IBM and Datawatch, a maker of self-service data preparation and visualization tools, have teamed up to help users quickly gain insight from structured and unstructured data using Datawatch Monarch and IBM’s Watson Analytics and Cognos Analytics.
As part of the partnership, IBM will resell Datawatch Monitor, which enables so-called citizen analysts by making it easy to access, manipulate and blend data from a variety of sources.
With Datawatch Monarch, IBM Watson Analytics and Cognos Analytics users can quickly prepare data and gain insight from almost any information source—from traditional databases to multi-structured documents, such as PDF and text reports, Web pages, JSON (JavaScript Object Notation) and log files, said Robin Grosset, IBM distinguished engineer and chief architect of IBM Watson Analytics.

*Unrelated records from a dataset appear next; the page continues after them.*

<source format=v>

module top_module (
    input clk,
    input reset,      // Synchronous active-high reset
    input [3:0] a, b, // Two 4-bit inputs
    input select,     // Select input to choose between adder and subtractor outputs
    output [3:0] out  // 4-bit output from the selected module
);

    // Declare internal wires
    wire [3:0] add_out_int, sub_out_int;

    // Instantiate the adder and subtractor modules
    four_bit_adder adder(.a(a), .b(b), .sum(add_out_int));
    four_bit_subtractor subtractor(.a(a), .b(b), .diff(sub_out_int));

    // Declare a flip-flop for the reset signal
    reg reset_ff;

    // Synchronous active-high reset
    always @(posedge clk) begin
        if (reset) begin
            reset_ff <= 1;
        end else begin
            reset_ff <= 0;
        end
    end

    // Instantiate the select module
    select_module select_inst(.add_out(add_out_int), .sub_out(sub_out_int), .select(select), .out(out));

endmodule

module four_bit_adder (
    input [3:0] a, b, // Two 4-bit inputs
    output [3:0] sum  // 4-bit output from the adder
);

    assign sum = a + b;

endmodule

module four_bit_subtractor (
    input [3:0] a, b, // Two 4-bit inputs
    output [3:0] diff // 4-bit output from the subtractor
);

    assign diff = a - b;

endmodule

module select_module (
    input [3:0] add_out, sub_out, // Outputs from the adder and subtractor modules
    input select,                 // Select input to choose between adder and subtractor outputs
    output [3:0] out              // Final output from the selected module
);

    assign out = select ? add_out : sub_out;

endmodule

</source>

“This partnership is driven by some interesting patterns that are occurring in the industry,” Grosset told eWEEK. “What we’re seeing is while organizations really love their enterprise data warehouses and using evidence-based decision-making, what’s happening is they want to start pulling in more types of information. And often the key differentiation or key business insights are held in types of storage or unstructured means that aren’t in their enterprise data warehouse. And they’re not part of the corpus of information that’s easily acceptable to everyday people.”

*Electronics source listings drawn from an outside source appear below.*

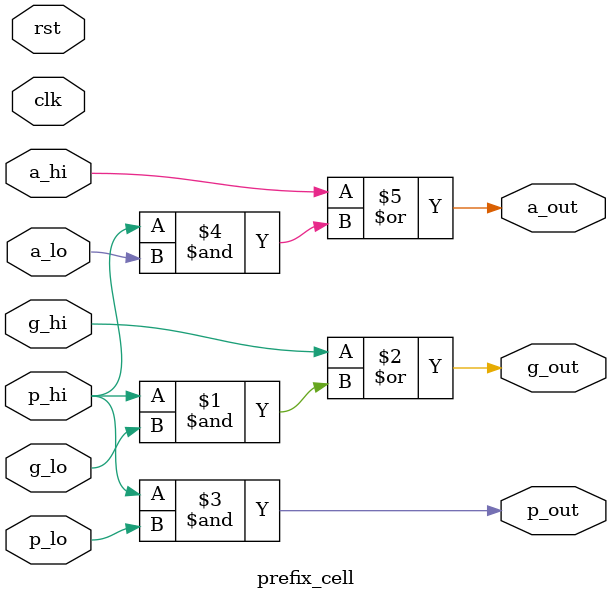
<source format=sv>
module prefix_cell #(
    parameter PIPE = 0
) (
    input  logic clk,
    input  logic rst,

    input  logic g_hi,
    input  logic p_hi,
    input  logic a_hi,

    input  logic g_lo,
    input  logic p_lo,
    input  logic a_lo,

    output logic g_out,
    output logic p_out,
    output logic a_out
);

  generate
    if (PIPE) begin : pipelined
      logic g_out_comb, p_out_comb, a_out_comb;
      assign g_out_comb = g_hi | (p_hi & g_lo);
      assign p_out_comb = p_hi & p_lo;
      assign a_out_comb = a_hi | (p_hi & a_lo);
      always_ff @(posedge clk) begin
        if (rst) begin
          g_out <= 1'b0;
          p_out <= 1'b0;
          a_out <= 1'b0;
        end else begin
          g_out <= g_out_comb;
          p_out <= p_out_comb;
          a_out <= a_out_comb;
        end
      end
    end else begin : combinational
      assign g_out = g_hi | (p_hi & g_lo);
      assign p_out = p_hi & p_lo;
      assign a_out = a_hi | (p_hi & a_lo);
    end
  endgenerate


endmodule


</source>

Data that had previously been inaccessible or locked away can now be rapidly prepared for analysis using Datawatch, Grosset said.
“What we’re seeing is people want to use different types of data in combination to come up with novel insights,” Grosset noted. “And what Datawatch and their Monarch tool enables is your line-of-business, your knowledge worker to pull in data that could be on their desktop in a spreadsheet. It could even be in a PDF document or a JSON document, and they want to pull that in and start to do analysis on it. That’s become a really predominant use case.”
Datawatch Monarch enables users to place a file or document on a prep canvas, and the tool will make the data available in rows and columns. It features more than 80 pre-built functions to transform and manipulate data. The tool also enables users to combine disparate data types for analysis.
“Datawatch’s intuitive self-service data preparation technology was specifically designed for the everyday business user and is a perfect complement to IBM’s modern business intelligence system,” Michael Morrison, president and CEO of Datawatch, said in a statement. “Users can now spend their time in high-value analytic activities and harness the full power of IBM’s cognitive capabilities to derive new insights that have the potential to innovate and transform their business.”
Meanwhile, Grosset stated that the pattern in the industry with data discovery is that more and more it’s not the professional analysts doing the initial analysis; it’s the everyday people in an organization. These are often managers of departments. They have some data and they want to understand it better. These types of individuals—these knowledge workers—have an idea but they need to base their decision-making on some evidence. So they pull all the data together with their corporate information and they can start to make correlations to prove or disprove their hypotheses, he said.
IBM, Datawatch Team Up on Data Preparation for Watson Analytics
Moreover, IBM statistics show that people spend a lot of time on data preparation—disproportionately more time than on data analysis, Grosset said.
“We want to enable this mixture of different types of data, which is taking people a lot of time today to do this in a conventional enterprise context,” he added. “This is why tools like Datawatch Monarch are so important because they do enable your everyday person to just pick up a tool, shape their data and load it and make it ready for analysis really quickly. This is taking something like 80 percent of people’s time when they’re doing analysis. So people are not spending time analyzing the important things—they’re spending time working on their data.”
According to Forrester Research, business analysts and data scientists typically spend up to 80 percent of their time manually preparing data, and it’s estimated that only 12 percent of enterprise data is used today to make decisions.
Grosset explained that while the data required for analysis is quite often structured and easy to use, often the data is not in a convenient form. It could be survey data from an online source. It could be open government data, or it could be any one of a number of different sources. Yet people are often mixing data from different sources together to gain new types of insights, he said.
“Imagine you’ve got your sales data and you want to understand whether the weather had some impact on your sales,” said Grosset. “I could go get some weather data and combine that with my sales data and I could start to look for any type of correlation using analytics to see whether my sales went up or down based on weather. We actually know that things like social media activity go up when the weather is bad.”
The ability to simply send data accessed and prepared in Datawatch directly to Watson Analytics and Cognos Analytics will enable businesses to select any data source quickly and automatically convert it into structured data for analysis, Marc Altshuller, vice president of Watson Analytics and Business Intelligence for IBM Analytics, said in a statement. “This will not only expedite time to insight, but it increases the likelihood of uncovering new insights that have the potential to transform the business,” he said.
Clark Carpenter, infrastructure supervisor at Southeastern Med, an acute health care center, said the combination of Datawatch and IBM Watson Analytics is “well suited” for self-service analytics because of the ability to send data directly into IBM Watson Analytics.